Can you imagine the irresponsibility—putting partisanship to one side—I’ve never heard a public official running for national office who lies through his teeth by saying that the Social Security system is a Ponzi [scheme]—I was a trustee of the Social Security trust fund, I know exactly what the actuaries project.  For the next 26 years Social Security is purely solvent, completely solvent; there’s no problem. 

Beyond 26 years the only reason there is a problem with potentially being to pay out everything Social Security owes beyond 26 years… is because of rising inequality, because so much money has gone to the top that the portion of income subjected to Social Security taxes is not going to be enough.  And that’s why the easiest most direct response to the post-26 years from now is to raise the cap on incomes subject to Social Security.

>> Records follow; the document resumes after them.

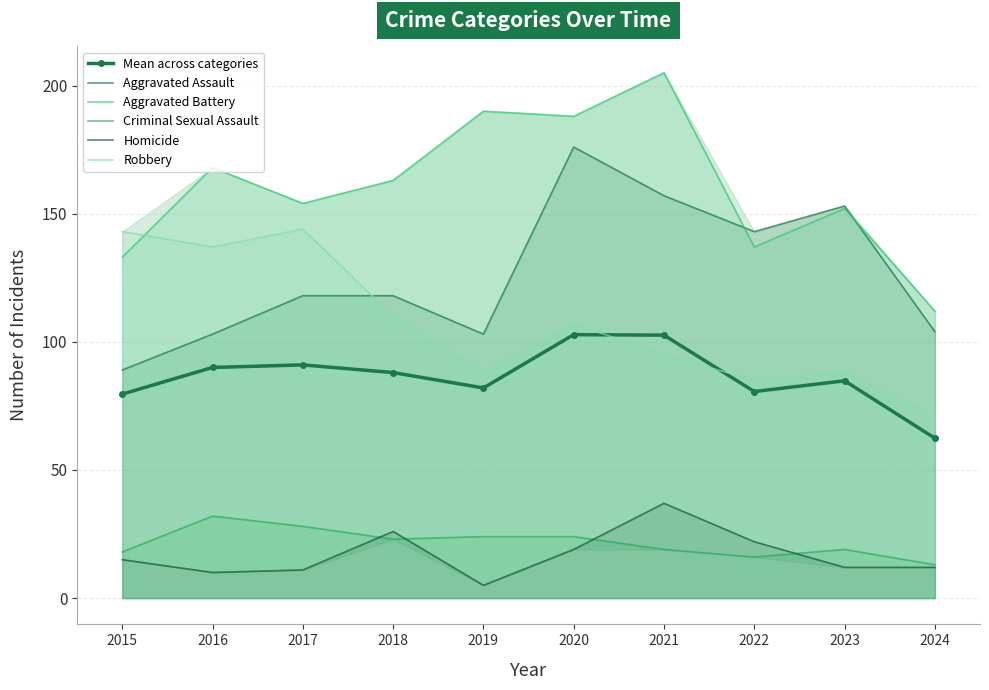

At 2017, list the series in order from largest to smallest.

Aggravated Battery, Robbery, Aggravated Assault, Mean across categories, Criminal Sexual Assault, Homicide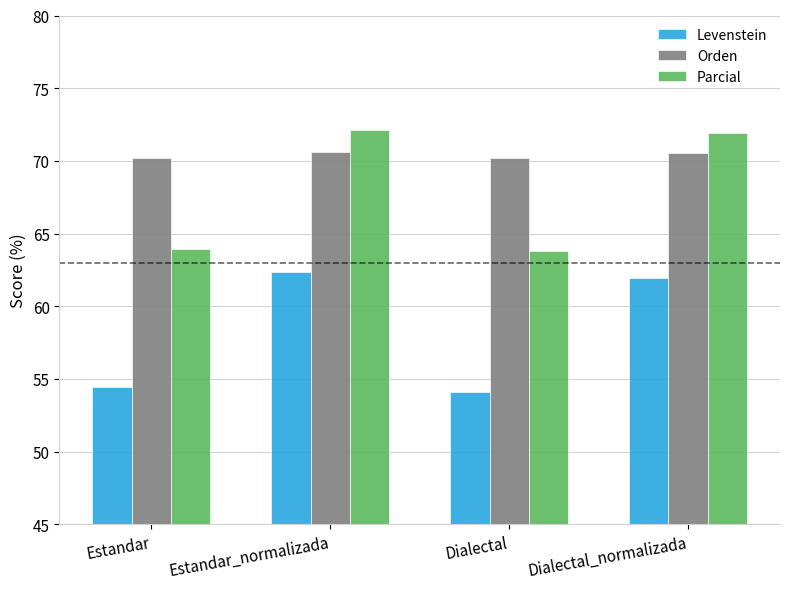

List the labels in order of Levenstein value, largest first.

Estandar_normalizada, Dialectal_normalizada, Estandar, Dialectal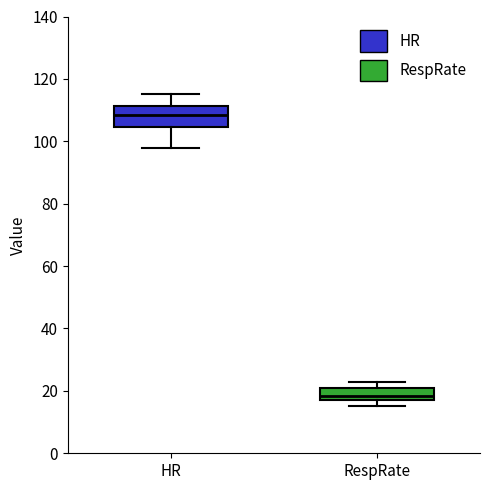

Reading left to right, transcribe this box plot: for each box, give where its median line is, the range the box spans, and where its two whiskers end, as read against the y-axis. The values are not printed on the chart, so give them approximately, as read against the axis.

HR: median 108, box 104 to 112, whiskers 98 to 116
RespRate: median 18 (inside the box), box 18 to 22, whiskers 16 to 24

“DOWNRIGHT BALD-FACED LIE” #6: Tax reform should include raising taxes on even the poor

Real tax reform is that we’ve got to expand the earned income tax credit…we’ve got to reduce taxes on the middle and lower middle, and we’ve got to increase taxes on the top—and more tax brackets…go back to where we were before.

Admittedly, this was Reich’s weakest response, as I don’t believe tax rates on the middle income need to come down any further, but otherwise his speech was flawless.